The lightweight version has only 3 sections:


1.      The content pages.

2.      The categories pages (build as the index of the journal).

3.      The external references pages.





This is what looks like a typical page of my pocket personal journal. It's literally a repository of my ideas, my thoughts, quotes and book excerpts. There are only 5 features that I implemented in these content pages:


1.      The page number.

2.      A possible reference to an internal ( ->[x;y] ) resource.

3.      A possible reference to an external ( [x;y]-> ) resource (see the section bellow for more information about this feature).

4.      A date (in this case I used the date of the original Moleskine pocket diary; but you can explicitly write it near your entries).

5.      Possibly Meta Data words at the top corner of your pages.





The categories page(s) is essential. The idea and his functioning is the same as in the analog blog system. You can see it as a dynamic index. You can create your categories when you start your personal journal; you can also create them when you need it. When you'll put a new entry in you journal that have the same semantic meaning as a category, then you'll only have to add his page number at the end of the category's line.

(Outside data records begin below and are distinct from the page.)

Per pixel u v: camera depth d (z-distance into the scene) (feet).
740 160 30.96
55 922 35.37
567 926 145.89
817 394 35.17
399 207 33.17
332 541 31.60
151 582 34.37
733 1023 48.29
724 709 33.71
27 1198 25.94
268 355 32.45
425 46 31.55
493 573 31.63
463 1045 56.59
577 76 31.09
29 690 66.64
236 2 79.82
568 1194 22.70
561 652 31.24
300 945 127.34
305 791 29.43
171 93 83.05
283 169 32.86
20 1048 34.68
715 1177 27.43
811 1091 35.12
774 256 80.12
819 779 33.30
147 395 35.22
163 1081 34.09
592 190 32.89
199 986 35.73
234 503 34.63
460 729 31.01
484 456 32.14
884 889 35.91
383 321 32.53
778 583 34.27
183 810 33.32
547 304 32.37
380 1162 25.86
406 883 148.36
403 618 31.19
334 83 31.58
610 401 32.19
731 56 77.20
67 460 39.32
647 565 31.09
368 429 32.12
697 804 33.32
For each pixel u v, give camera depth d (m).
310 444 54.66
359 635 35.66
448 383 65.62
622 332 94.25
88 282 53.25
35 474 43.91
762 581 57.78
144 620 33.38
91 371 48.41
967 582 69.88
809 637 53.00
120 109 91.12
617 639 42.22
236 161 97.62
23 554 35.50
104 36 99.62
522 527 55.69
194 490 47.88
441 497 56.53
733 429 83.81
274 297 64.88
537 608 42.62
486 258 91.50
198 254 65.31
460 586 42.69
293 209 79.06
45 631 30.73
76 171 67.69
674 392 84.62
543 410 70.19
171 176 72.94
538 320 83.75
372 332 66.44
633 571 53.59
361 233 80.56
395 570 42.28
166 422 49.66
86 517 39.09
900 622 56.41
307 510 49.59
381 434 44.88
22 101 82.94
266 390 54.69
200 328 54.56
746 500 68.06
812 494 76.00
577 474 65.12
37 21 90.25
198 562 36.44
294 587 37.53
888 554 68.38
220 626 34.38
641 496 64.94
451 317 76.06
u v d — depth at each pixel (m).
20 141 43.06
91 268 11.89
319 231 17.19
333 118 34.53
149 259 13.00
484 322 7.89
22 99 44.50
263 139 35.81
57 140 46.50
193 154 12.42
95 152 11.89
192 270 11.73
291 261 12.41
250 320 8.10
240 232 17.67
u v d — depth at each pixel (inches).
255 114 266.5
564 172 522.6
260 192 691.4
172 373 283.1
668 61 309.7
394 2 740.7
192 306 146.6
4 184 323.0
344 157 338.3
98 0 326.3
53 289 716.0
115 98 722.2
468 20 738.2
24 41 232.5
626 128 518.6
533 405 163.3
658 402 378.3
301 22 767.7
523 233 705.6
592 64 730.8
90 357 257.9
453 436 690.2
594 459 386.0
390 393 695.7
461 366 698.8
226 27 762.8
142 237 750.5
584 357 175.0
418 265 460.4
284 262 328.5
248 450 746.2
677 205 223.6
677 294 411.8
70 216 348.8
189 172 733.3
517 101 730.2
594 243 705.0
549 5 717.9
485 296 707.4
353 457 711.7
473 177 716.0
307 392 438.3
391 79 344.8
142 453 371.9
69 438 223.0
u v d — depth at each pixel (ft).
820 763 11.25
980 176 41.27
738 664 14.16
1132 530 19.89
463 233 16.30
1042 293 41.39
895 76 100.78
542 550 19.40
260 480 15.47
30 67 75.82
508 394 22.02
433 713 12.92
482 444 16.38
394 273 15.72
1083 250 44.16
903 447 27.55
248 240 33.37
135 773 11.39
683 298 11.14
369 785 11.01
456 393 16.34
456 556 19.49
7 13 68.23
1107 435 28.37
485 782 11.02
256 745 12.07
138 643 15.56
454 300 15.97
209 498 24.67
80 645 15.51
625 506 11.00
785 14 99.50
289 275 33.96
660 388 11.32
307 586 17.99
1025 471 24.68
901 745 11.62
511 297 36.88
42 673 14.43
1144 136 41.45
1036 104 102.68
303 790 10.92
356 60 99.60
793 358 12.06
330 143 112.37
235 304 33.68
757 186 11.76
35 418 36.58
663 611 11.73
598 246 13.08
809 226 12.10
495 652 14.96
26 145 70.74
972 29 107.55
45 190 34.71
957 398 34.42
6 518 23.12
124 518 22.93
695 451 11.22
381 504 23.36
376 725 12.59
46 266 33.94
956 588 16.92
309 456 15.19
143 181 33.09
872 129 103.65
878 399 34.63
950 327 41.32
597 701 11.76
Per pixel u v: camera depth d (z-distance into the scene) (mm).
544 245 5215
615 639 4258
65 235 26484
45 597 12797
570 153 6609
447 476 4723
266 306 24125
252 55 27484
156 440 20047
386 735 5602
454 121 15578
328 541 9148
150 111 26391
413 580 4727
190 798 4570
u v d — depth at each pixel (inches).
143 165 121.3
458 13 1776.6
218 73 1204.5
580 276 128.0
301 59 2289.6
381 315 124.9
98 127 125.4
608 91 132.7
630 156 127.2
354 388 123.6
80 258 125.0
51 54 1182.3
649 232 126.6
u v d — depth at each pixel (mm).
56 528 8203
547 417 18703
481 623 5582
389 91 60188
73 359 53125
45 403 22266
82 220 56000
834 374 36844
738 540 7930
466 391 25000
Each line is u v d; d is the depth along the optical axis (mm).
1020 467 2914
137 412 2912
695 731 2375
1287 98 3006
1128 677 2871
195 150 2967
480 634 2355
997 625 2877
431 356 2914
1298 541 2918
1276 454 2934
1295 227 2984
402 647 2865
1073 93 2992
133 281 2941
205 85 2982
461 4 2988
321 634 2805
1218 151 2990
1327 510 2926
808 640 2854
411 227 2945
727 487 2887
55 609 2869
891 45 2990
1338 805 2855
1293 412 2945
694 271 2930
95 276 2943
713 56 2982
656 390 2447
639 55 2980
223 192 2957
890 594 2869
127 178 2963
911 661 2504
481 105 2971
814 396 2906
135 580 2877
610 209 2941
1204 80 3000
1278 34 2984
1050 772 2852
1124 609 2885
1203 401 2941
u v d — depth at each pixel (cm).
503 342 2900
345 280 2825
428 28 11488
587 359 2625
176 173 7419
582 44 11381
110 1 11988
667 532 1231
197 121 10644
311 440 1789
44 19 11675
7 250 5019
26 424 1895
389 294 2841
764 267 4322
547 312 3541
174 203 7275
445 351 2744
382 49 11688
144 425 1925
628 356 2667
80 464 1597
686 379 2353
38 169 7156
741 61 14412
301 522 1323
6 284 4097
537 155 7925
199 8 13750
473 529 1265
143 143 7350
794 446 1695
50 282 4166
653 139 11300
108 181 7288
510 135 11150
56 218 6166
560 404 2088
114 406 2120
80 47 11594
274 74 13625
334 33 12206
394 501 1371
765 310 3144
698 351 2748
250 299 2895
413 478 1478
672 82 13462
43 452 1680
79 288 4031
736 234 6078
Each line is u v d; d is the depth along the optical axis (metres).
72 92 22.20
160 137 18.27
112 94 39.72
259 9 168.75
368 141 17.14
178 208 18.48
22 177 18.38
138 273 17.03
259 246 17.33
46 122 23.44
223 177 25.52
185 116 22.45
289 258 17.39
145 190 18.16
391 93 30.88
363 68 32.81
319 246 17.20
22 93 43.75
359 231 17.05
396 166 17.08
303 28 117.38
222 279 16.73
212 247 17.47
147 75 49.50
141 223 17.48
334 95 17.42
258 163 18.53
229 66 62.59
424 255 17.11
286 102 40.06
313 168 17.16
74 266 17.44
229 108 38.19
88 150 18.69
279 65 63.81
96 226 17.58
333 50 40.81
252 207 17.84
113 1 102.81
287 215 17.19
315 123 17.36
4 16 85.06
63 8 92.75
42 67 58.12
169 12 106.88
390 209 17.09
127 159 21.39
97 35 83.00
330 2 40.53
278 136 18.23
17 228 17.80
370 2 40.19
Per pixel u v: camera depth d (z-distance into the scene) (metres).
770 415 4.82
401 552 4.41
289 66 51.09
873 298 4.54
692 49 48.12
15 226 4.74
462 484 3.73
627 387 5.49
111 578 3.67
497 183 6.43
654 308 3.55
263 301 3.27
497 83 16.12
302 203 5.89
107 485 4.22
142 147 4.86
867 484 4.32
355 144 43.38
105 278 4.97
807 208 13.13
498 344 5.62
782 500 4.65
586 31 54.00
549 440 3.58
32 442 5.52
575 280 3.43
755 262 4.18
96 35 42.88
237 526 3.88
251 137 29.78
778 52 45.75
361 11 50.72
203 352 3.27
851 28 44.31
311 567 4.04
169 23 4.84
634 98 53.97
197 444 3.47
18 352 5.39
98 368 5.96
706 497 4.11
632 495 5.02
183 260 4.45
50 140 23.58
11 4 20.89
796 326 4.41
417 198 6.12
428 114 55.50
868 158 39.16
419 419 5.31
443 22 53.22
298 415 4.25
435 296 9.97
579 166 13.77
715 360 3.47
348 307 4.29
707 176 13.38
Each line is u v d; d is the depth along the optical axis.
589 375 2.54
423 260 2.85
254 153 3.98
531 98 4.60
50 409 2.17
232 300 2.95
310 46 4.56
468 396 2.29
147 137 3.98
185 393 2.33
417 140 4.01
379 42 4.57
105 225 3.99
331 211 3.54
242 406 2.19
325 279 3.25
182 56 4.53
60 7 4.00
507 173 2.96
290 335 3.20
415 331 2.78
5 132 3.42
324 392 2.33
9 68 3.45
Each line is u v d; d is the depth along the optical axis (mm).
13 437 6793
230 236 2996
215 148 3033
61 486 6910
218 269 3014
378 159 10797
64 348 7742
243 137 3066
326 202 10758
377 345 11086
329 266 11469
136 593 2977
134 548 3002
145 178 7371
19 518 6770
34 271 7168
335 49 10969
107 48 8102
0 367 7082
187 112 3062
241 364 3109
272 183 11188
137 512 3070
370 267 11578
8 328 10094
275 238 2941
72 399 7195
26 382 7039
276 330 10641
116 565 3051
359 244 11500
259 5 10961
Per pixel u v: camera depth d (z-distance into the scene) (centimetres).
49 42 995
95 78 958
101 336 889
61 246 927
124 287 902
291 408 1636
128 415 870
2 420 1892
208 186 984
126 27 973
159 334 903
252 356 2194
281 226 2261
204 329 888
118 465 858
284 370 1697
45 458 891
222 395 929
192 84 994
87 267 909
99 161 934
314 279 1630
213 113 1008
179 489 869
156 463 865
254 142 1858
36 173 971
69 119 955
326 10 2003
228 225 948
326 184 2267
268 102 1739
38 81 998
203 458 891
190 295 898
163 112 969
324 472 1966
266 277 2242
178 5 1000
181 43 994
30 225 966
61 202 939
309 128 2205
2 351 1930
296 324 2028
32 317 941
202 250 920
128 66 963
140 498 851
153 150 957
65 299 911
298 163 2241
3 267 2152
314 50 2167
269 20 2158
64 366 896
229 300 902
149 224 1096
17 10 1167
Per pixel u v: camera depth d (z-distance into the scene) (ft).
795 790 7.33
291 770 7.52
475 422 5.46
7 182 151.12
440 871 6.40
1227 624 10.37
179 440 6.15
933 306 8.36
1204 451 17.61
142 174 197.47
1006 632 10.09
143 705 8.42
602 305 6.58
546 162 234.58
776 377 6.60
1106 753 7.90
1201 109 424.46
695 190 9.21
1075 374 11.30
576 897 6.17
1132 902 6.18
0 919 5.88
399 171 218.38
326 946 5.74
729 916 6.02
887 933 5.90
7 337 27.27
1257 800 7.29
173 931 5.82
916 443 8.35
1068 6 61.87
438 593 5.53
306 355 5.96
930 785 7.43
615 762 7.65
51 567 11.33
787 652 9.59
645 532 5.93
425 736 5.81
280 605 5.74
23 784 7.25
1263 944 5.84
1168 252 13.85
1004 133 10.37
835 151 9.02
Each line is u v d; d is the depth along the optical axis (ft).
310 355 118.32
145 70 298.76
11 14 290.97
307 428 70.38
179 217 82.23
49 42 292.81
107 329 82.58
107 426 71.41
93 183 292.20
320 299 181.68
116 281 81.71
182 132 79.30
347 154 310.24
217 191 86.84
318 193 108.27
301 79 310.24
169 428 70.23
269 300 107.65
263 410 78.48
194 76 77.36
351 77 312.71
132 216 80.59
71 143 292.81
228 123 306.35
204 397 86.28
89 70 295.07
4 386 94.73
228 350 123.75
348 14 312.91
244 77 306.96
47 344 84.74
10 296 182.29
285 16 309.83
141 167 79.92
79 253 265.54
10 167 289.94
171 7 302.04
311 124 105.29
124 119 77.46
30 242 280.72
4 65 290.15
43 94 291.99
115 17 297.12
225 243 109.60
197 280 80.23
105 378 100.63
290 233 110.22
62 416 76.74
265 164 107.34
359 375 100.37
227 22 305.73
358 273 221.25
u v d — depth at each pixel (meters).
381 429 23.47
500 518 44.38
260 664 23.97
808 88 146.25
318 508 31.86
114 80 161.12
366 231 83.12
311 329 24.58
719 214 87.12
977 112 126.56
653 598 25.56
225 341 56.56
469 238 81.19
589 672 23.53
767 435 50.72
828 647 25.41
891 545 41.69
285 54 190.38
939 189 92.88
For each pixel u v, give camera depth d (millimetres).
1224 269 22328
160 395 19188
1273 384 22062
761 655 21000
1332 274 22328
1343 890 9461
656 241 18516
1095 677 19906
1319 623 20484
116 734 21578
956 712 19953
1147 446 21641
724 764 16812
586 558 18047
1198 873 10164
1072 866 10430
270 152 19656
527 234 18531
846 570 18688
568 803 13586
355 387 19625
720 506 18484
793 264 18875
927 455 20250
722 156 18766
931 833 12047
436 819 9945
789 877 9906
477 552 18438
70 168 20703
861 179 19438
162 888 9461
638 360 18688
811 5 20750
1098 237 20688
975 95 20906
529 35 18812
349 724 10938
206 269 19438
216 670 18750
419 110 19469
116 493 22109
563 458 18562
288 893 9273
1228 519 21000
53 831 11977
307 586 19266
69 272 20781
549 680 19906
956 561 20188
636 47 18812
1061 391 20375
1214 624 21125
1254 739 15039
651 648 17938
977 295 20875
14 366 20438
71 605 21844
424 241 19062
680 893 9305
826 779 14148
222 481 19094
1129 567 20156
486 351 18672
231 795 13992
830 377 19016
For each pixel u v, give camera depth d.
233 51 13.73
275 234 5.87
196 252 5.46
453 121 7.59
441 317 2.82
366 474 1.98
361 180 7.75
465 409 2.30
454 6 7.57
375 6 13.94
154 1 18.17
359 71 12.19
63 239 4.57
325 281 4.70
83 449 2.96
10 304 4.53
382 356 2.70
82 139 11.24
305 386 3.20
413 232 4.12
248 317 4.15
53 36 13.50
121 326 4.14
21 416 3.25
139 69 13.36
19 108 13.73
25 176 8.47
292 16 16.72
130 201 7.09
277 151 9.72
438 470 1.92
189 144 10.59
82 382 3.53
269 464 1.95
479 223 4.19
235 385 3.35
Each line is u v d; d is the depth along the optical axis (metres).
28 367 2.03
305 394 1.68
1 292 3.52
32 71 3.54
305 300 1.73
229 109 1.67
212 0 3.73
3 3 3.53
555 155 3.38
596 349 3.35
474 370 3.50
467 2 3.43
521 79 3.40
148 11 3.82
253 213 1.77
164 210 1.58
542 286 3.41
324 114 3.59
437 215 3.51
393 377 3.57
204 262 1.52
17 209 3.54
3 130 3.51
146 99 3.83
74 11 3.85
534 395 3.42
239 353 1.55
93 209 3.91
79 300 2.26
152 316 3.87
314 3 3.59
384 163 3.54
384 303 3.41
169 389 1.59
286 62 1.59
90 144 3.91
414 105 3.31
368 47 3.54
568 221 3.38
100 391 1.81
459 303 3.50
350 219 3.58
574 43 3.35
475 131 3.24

These categories pages will be in the first pages of your journal. Remember, this is a sort of index or table of content. When you'll need to find something, or check what you already thought about something, chec'k this section to quickly find what you want. It has the same utility as the Synopsis of Categories of the Roget's International Thesaurus. You can easily use it as a source of inspiration; a place where ideas emerge.


[Category's name]

·        This is the name of a category. Use words with clear and rich semantic meaning to name your categories.


[x - y - z]

·        This is the pages of your journal where you can find entries with the same semantic meaning.



I put the external references pages at the beginning of my journal (some pages after my categories pages). You can also put it at the end pages without any problems. This is the place where you'll put the external resources references referred by your journal's entries. In my case, it's usually a reference to a book where I wrote an excerpt of it in my journal. It could also be an internet URL, an address, a phone number, etc. The purpose of this section is to put references to resources that you don't want to rewrite every time you refer to them in your journal.


[x : y]

·        This is the reference's identifier. X is the number, the ID, of the external resource's reference. Y is the page where the external reference is viewable. Then if you check the page content excerpt above you’ll see: [3;6]-> . When I read this in one of my content pages, I know that if I'm checking at the page 6 of my journal, I'll find the external reference #3 that refer to a resource (in this case it's a book called "Page after Page" that refers this journal's entry).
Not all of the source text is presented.